--- LISTED RECORDS Enclosed Below ---

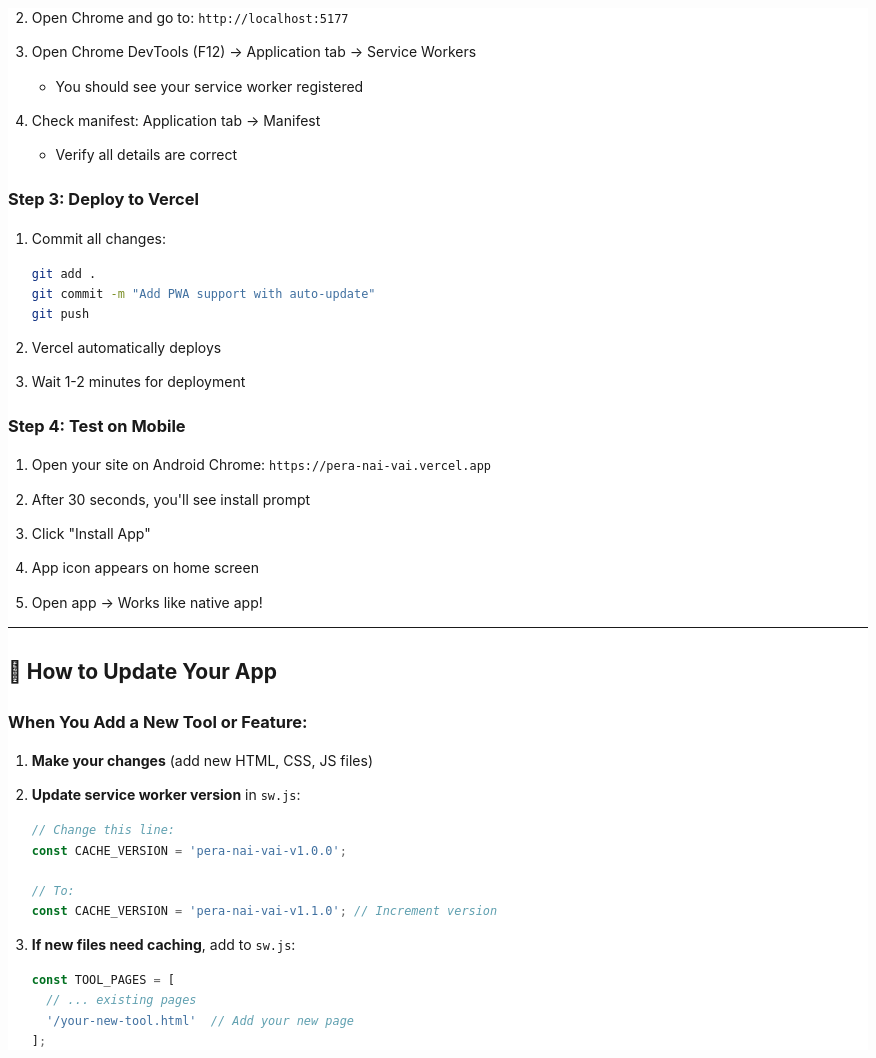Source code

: 2. Open Chrome and go to: `http://localhost:5177`

3. Open Chrome DevTools (F12) → Application tab → Service Workers
   - You should see your service worker registered

4. Check manifest: Application tab → Manifest
   - Verify all details are correct

### Step 3: Deploy to Vercel

1. Commit all changes:
   ```bash
   git add .
   git commit -m "Add PWA support with auto-update"
   git push
   ```

2. Vercel automatically deploys

3. Wait 1-2 minutes for deployment

### Step 4: Test on Mobile

1. Open your site on Android Chrome: `https://pera-nai-vai.vercel.app`

2. After 30 seconds, you'll see install prompt

3. Click "Install App"

4. App icon appears on home screen

5. Open app → Works like native app!

---

## 🔄 How to Update Your App

### When You Add a New Tool or Feature:

1. **Make your changes** (add new HTML, CSS, JS files)

2. **Update service worker version** in `sw.js`:
   ```javascript
   // Change this line:
   const CACHE_VERSION = 'pera-nai-vai-v1.0.0';

   // To:
   const CACHE_VERSION = 'pera-nai-vai-v1.1.0'; // Increment version
   ```

3. **If new files need caching**, add to `sw.js`:
   ```javascript
   const TOOL_PAGES = [
     // ... existing pages
     '/your-new-tool.html'  // Add your new page
   ];
   ```
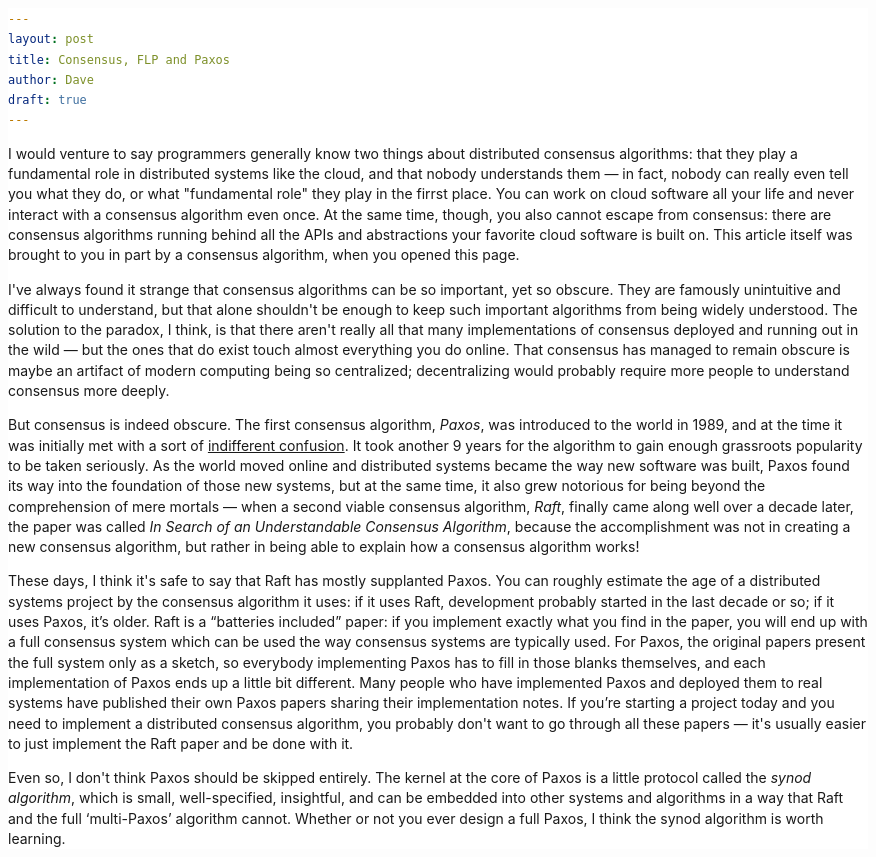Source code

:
 ```yaml
---
layout: post
title: Consensus, FLP and Paxos
author: Dave
draft: true
---
```


I would venture to say programmers generally know two things about distributed consensus algorithms: that they play a fundamental role in distributed systems like the cloud, and that nobody understands them &mdash; in fact, nobody can really even tell you what they do, or what "fundamental role" they play in the firrst place. You can work on cloud software all your life and never interact with a consensus algorithm even once. At the same time, though, you also cannot escape from consensus: there are consensus algorithms running behind all the APIs and abstractions your favorite cloud software is built on. This article itself was brought to you in part by a consensus algorithm, when you opened this page.

I've always found it strange that consensus algorithms can be so important, yet so obscure. They are famously unintuitive and difficult to understand, but that alone shouldn't be enough to keep such important algorithms from being widely understood. The solution to the paradox, I think, is that there aren't really all that many implementations of consensus deployed and running out in the wild &mdash; but the ones that do exist touch almost everything you do online. That consensus has managed to remain obscure is maybe an artifact of modern computing being so centralized; decentralizing would probably require more people to understand consensus more deeply.

But consensus is indeed obscure. The first consensus algorithm, *Paxos*, was introduced to the world in 1989, and at the time it was initially met with a sort of [indifferent confusion](https://www.microsoft.com/en-us/research/publication/part-time-parliament/). It took another 9 years for the algorithm to gain enough grassroots popularity to be taken seriously. As the world moved online and distributed systems became the way new software was built, Paxos found its way into the foundation of those new systems, but at the same time, it also grew notorious for being beyond the comprehension of mere mortals &mdash; when a second viable consensus algorithm, *Raft*, finally came along well over a decade later, the paper was called *In Search of an Understandable Consensus Algorithm*, because the accomplishment was not in creating a new consensus algorithm, but rather in being able to explain how a consensus algorithm works!

These days, I think it's safe to say that Raft has mostly supplanted Paxos. You can roughly estimate the age of a distributed systems project by the consensus algorithm it uses: if it uses Raft, development probably started in the last decade or so; if it uses Paxos, it’s older. Raft is a “batteries included” paper: if you implement exactly what you find in the paper, you will end up with a full consensus system which can be used the way consensus systems are typically used. For Paxos, the original papers present the full system only as a sketch, so everybody implementing Paxos has to fill in those blanks themselves, and each implementation of Paxos ends up a little bit different. Many people who have implemented Paxos and deployed them to real systems have published their own Paxos papers sharing their implementation notes. If you’re starting a project today and you need to implement a distributed consensus algorithm, you probably don't want to go through all these papers &mdash; it's usually easier to just implement the Raft paper and be done with it.

Even so, I don't think Paxos should be skipped entirely. The kernel at the core of Paxos is a little protocol called the *synod algorithm*, which is small, well-specified, insightful, and can be embedded into other systems and algorithms in a way that Raft and the full ‘multi-Paxos’ algorithm cannot. Whether or not you ever design a full Paxos, I think the synod algorithm is worth learning.
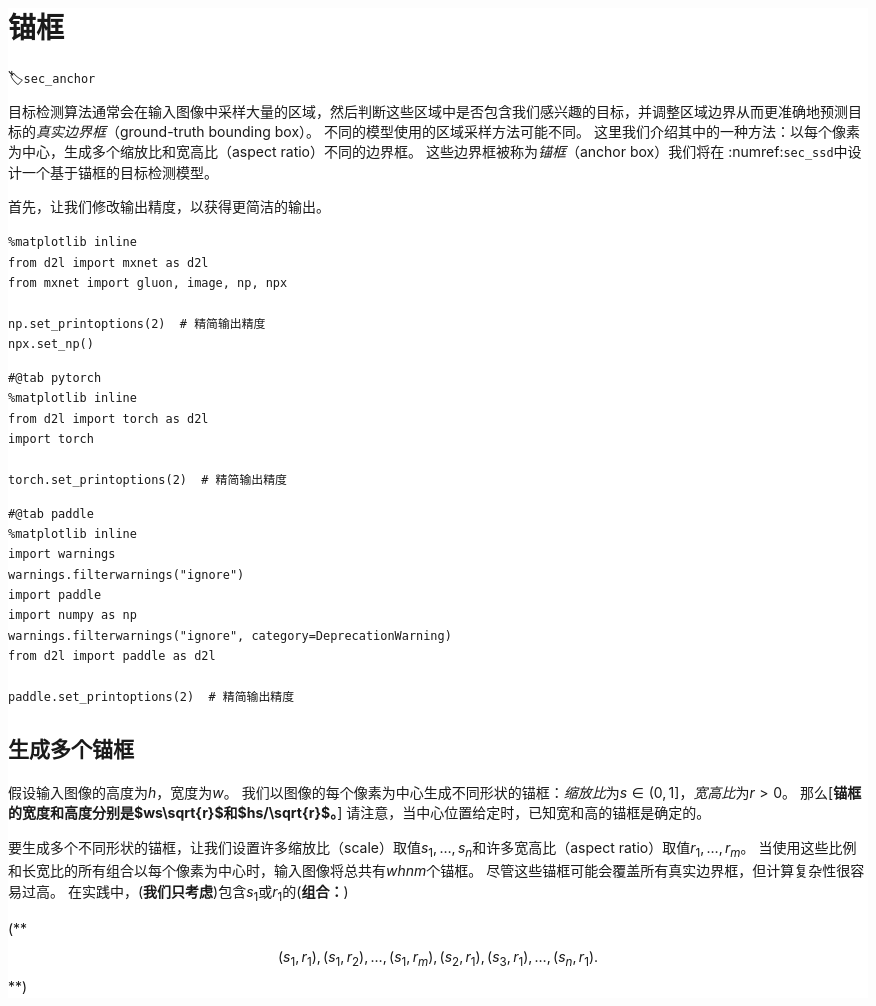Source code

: # 锚框
:label:`sec_anchor`

目标检测算法通常会在输入图像中采样大量的区域，然后判断这些区域中是否包含我们感兴趣的目标，并调整区域边界从而更准确地预测目标的*真实边界框*（ground-truth bounding box）。
不同的模型使用的区域采样方法可能不同。
这里我们介绍其中的一种方法：以每个像素为中心，生成多个缩放比和宽高比（aspect ratio）不同的边界框。
这些边界框被称为*锚框*（anchor box）我们将在 :numref:`sec_ssd`中设计一个基于锚框的目标检测模型。

首先，让我们修改输出精度，以获得更简洁的输出。

```{.python .input}
%matplotlib inline
from d2l import mxnet as d2l
from mxnet import gluon, image, np, npx

np.set_printoptions(2)  # 精简输出精度
npx.set_np()
```

```{.python .input}
#@tab pytorch
%matplotlib inline
from d2l import torch as d2l
import torch

torch.set_printoptions(2)  # 精简输出精度
```

```{.python .input}
#@tab paddle
%matplotlib inline
import warnings
warnings.filterwarnings("ignore")
import paddle
import numpy as np
warnings.filterwarnings("ignore", category=DeprecationWarning)
from d2l import paddle as d2l

paddle.set_printoptions(2)  # 精简输出精度
```

## 生成多个锚框

假设输入图像的高度为$h$，宽度为$w$。
我们以图像的每个像素为中心生成不同形状的锚框：*缩放比*为$s\in (0, 1]$，*宽高比*为$r > 0$。
那么[**锚框的宽度和高度分别是$ws\sqrt{r}$和$hs/\sqrt{r}$。**]
请注意，当中心位置给定时，已知宽和高的锚框是确定的。

要生成多个不同形状的锚框，让我们设置许多缩放比（scale）取值$s_1,\ldots, s_n$和许多宽高比（aspect ratio）取值$r_1,\ldots, r_m$。
当使用这些比例和长宽比的所有组合以每个像素为中心时，输入图像将总共有$whnm$个锚框。
尽管这些锚框可能会覆盖所有真实边界框，但计算复杂性很容易过高。
在实践中，(**我们只考虑**)包含$s_1$或$r_1$的(**组合：**)

(**
$$(s_1, r_1), (s_1, r_2), \ldots, (s_1, r_m), (s_2, r_1), (s_3, r_1), \ldots, (s_n, r_1).$$
**)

--- End of Enclosed LISTED RECORDS ---

## [REQUIREMENT]
Your task is to return every entry exactly as it was written, with the pictures removed.

## [REPLY]
Source code

: 2. Open Chrome and go to: `http://localhost:5177`

3. Open Chrome DevTools (F12) → Application tab → Service Workers
   - You should see your service worker registered

4. Check manifest: Application tab → Manifest
   - Verify all details are correct

### Step 3: Deploy to Vercel

1. Commit all changes:
   ```bash
   git add .
   git commit -m "Add PWA support with auto-update"
   git push
   ```

2. Vercel automatically deploys

3. Wait 1-2 minutes for deployment

### Step 4: Test on Mobile

1. Open your site on Android Chrome: `https://pera-nai-vai.vercel.app`

2. After 30 seconds, you'll see install prompt

3. Click "Install App"

4. App icon appears on home screen

5. Open app → Works like native app!

---

## 🔄 How to Update Your App

### When You Add a New Tool or Feature:

1. **Make your changes** (add new HTML, CSS, JS files)

2. **Update service worker version** in `sw.js`:
   ```javascript
   // Change this line:
   const CACHE_VERSION = 'pera-nai-vai-v1.0.0';

   // To:
   const CACHE_VERSION = 'pera-nai-vai-v1.1.0'; // Increment version
   ```

3. **If new files need caching**, add to `sw.js`:
   ```javascript
   const TOOL_PAGES = [
     // ... existing pages
     '/your-new-tool.html'  // Add your new page
   ];
   ```
Source code

:
 ```yaml
---
layout: post
title: Consensus, FLP and Paxos
author: Dave
draft: true
---
```


I would venture to say programmers generally know two things about distributed consensus algorithms: that they play a fundamental role in distributed systems like the cloud, and that nobody understands them &mdash; in fact, nobody can really even tell you what they do, or what "fundamental role" they play in the firrst place. You can work on cloud software all your life and never interact with a consensus algorithm even once. At the same time, though, you also cannot escape from consensus: there are consensus algorithms running behind all the APIs and abstractions your favorite cloud software is built on. This article itself was brought to you in part by a consensus algorithm, when you opened this page.

I've always found it strange that consensus algorithms can be so important, yet so obscure. They are famously unintuitive and difficult to understand, but that alone shouldn't be enough to keep such important algorithms from being widely understood. The solution to the paradox, I think, is that there aren't really all that many implementations of consensus deployed and running out in the wild &mdash; but the ones that do exist touch almost everything you do online. That consensus has managed to remain obscure is maybe an artifact of modern computing being so centralized; decentralizing would probably require more people to understand consensus more deeply.

But consensus is indeed obscure. The first consensus algorithm, *Paxos*, was introduced to the world in 1989, and at the time it was initially met with a sort of [indifferent confusion](https://www.microsoft.com/en-us/research/publication/part-time-parliament/). It took another 9 years for the algorithm to gain enough grassroots popularity to be taken seriously. As the world moved online and distributed systems became the way new software was built, Paxos found its way into the foundation of those new systems, but at the same time, it also grew notorious for being beyond the comprehension of mere mortals &mdash; when a second viable consensus algorithm, *Raft*, finally came along well over a decade later, the paper was called *In Search of an Understandable Consensus Algorithm*, because the accomplishment was not in creating a new consensus algorithm, but rather in being able to explain how a consensus algorithm works!

These days, I think it's safe to say that Raft has mostly supplanted Paxos. You can roughly estimate the age of a distributed systems project by the consensus algorithm it uses: if it uses Raft, development probably started in the last decade or so; if it uses Paxos, it’s older. Raft is a “batteries included” paper: if you implement exactly what you find in the paper, you will end up with a full consensus system which can be used the way consensus systems are typically used. For Paxos, the original papers present the full system only as a sketch, so everybody implementing Paxos has to fill in those blanks themselves, and each implementation of Paxos ends up a little bit different. Many people who have implemented Paxos and deployed them to real systems have published their own Paxos papers sharing their implementation notes. If you’re starting a project today and you need to implement a distributed consensus algorithm, you probably don't want to go through all these papers &mdash; it's usually easier to just implement the Raft paper and be done with it.

Even so, I don't think Paxos should be skipped entirely. The kernel at the core of Paxos is a little protocol called the *synod algorithm*, which is small, well-specified, insightful, and can be embedded into other systems and algorithms in a way that Raft and the full ‘multi-Paxos’ algorithm cannot. Whether or not you ever design a full Paxos, I think the synod algorithm is worth learning.
Source code

: # 锚框
:label:`sec_anchor`

目标检测算法通常会在输入图像中采样大量的区域，然后判断这些区域中是否包含我们感兴趣的目标，并调整区域边界从而更准确地预测目标的*真实边界框*（ground-truth bounding box）。
不同的模型使用的区域采样方法可能不同。
这里我们介绍其中的一种方法：以每个像素为中心，生成多个缩放比和宽高比（aspect ratio）不同的边界框。
这些边界框被称为*锚框*（anchor box）我们将在 :numref:`sec_ssd`中设计一个基于锚框的目标检测模型。

首先，让我们修改输出精度，以获得更简洁的输出。

```{.python .input}
%matplotlib inline
from d2l import mxnet as d2l
from mxnet import gluon, image, np, npx

np.set_printoptions(2)  # 精简输出精度
npx.set_np()
```

```{.python .input}
#@tab pytorch
%matplotlib inline
from d2l import torch as d2l
import torch

torch.set_printoptions(2)  # 精简输出精度
```

```{.python .input}
#@tab paddle
%matplotlib inline
import warnings
warnings.filterwarnings("ignore")
import paddle
import numpy as np
warnings.filterwarnings("ignore", category=DeprecationWarning)
from d2l import paddle as d2l

paddle.set_printoptions(2)  # 精简输出精度
```

## 生成多个锚框

假设输入图像的高度为$h$，宽度为$w$。
我们以图像的每个像素为中心生成不同形状的锚框：*缩放比*为$s\in (0, 1]$，*宽高比*为$r > 0$。
那么[**锚框的宽度和高度分别是$ws\sqrt{r}$和$hs/\sqrt{r}$。**]
请注意，当中心位置给定时，已知宽和高的锚框是确定的。

要生成多个不同形状的锚框，让我们设置许多缩放比（scale）取值$s_1,\ldots, s_n$和许多宽高比（aspect ratio）取值$r_1,\ldots, r_m$。
当使用这些比例和长宽比的所有组合以每个像素为中心时，输入图像将总共有$whnm$个锚框。
尽管这些锚框可能会覆盖所有真实边界框，但计算复杂性很容易过高。
在实践中，(**我们只考虑**)包含$s_1$或$r_1$的(**组合：**)

(**
$$(s_1, r_1), (s_1, r_2), \ldots, (s_1, r_m), (s_2, r_1), (s_3, r_1), \ldots, (s_n, r_1).$$
**)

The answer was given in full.